* **TASK OBJECTIVE**: Can you render every line in the records below as a numbered list, leaving out any blank lines?

* **Extracted page text data**:
◆ ◆ ◆ ◆
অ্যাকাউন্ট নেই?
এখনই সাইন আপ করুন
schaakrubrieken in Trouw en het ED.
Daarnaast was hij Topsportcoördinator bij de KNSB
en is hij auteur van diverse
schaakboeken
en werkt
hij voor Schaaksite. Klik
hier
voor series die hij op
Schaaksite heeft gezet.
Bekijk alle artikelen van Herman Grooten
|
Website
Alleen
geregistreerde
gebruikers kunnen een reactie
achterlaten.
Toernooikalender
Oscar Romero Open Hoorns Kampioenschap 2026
◆ ◆ ◆ ◆
* **WRITTEN SOLUTION**:
1. অ্যাকাউন্ট নেই?
2. এখনই সাইন আপ করুন
3. schaakrubrieken in Trouw en het ED.
4. Daarnaast was hij Topsportcoördinator bij de KNSB
5. en is hij auteur van diverse
6. schaakboeken
7. en werkt
8. hij voor Schaaksite. Klik
9. hier
10. voor series die hij op
11. Schaaksite heeft gezet.
12. Bekijk alle artikelen van Herman Grooten
13. |
14. Website
15. Alleen
16. geregistreerde
17. gebruikers kunnen een reactie
18. achterlaten.
19. Toernooikalender
20. Oscar Romero Open Hoorns Kampioenschap 2026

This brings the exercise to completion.